Relations between Russia and the United States have deteriorated sharply in recent weeks as Trump, frustrated by the lack of progress in ending the war in Ukraine, canceled a planned summit with Putin and imposed sanctions on Russia for the first time since returning to the White House in January.
Putin issued his instruction at a meeting of his Security Council, where parliamentary chairman Vyacheslav Volodin departed from the official transportation security agenda to ask how Moscow would respond to Trump’s plans to carry out US nuclear tests for the first time in 33 years.
The question, although intended to appear spontaneous, triggered a series of clearly prepared interventions.
Top officials urge quick Russian response to US decision
Defense Minister Andrei Belousov told Putin that recent US comments and actions meant it was “advisable to prepare for large-scale nuclear tests” immediately.
The Russian Arctic test site on Novaya Zemlya could host such tests before long, Belousov added.
General Valery Gerasimov, chief of the General Staff, told Putin: “If we do not take appropriate measures now, time and opportunities for a timely response to US actions will be lost, since the time required to prepare for nuclear tests, depending on their type, ranges from several months to several years.”

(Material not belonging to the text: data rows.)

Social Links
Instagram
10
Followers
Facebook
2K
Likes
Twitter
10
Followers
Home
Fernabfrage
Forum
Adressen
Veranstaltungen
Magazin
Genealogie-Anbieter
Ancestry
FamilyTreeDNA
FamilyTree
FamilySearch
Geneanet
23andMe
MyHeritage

No country other than North Korea (most recently in 2017) has conducted explosive nuclear weapons tests in the 21st century. Security analysts say a resumption of testing by any of the world’s nuclear powers would be destabilizing, likely triggering a similar response from the others.
“The action-reaction cycle at its finest. Nobody needs this, but we could get there anyway,” Andrey Baklitskiy, a senior researcher at the United Nations Institute for Disarmament Research, posted on X.
Russia and the United States are by far the largest nuclear powers in terms of number of warheads, followed by China, France, Britain, India, Pakistan, Israel and North Korea, according to the Federation of American Scientists.
No deadline set for drafting proposals on nuclear testing
state news agency TAS It quoted Kremlin spokesman Dmitry Peskov as saying that Putin had not set any specific deadline for officials to draft the requested proposals.
“To come to a conclusion on the feasibility of starting preparations for such tests, it will take exactly as much time as to fully understand the intentions of the United States of America,” Peskov said.
Trump has yet to clarify whether the resumption he ordered last week concerned testing of nuclear explosives or flight testing of nuclear-capable missiles.
Last month, Russia tested its new Burevestnik cruise missile, which is nuclear-powered and designed to carry a nuclear warhead. It also conducted nuclear launch exercises and tested a nuclear-powered Poseidon supertorpedo.
Testing of nuclear weapons delivery systems does not involve a nuclear explosion. Such explosions were carried out periodically by nuclear powers for decades during the Cold War, with devastating environmental consequences that activists fear could be unleashed once again if explosive testing resumes.
US notified Russia ahead of Minuteman III missile test, Ifx cites Kremlin
On the other hand, Russia Interface The news agency reported, citing Peskov, that the United States notified Russia before the launch of a Minuteman III missile.
The United States today conducted a test launch of the unarmed Minuteman III intercontinental ballistic missile from Vandenberg Space Force Base in California.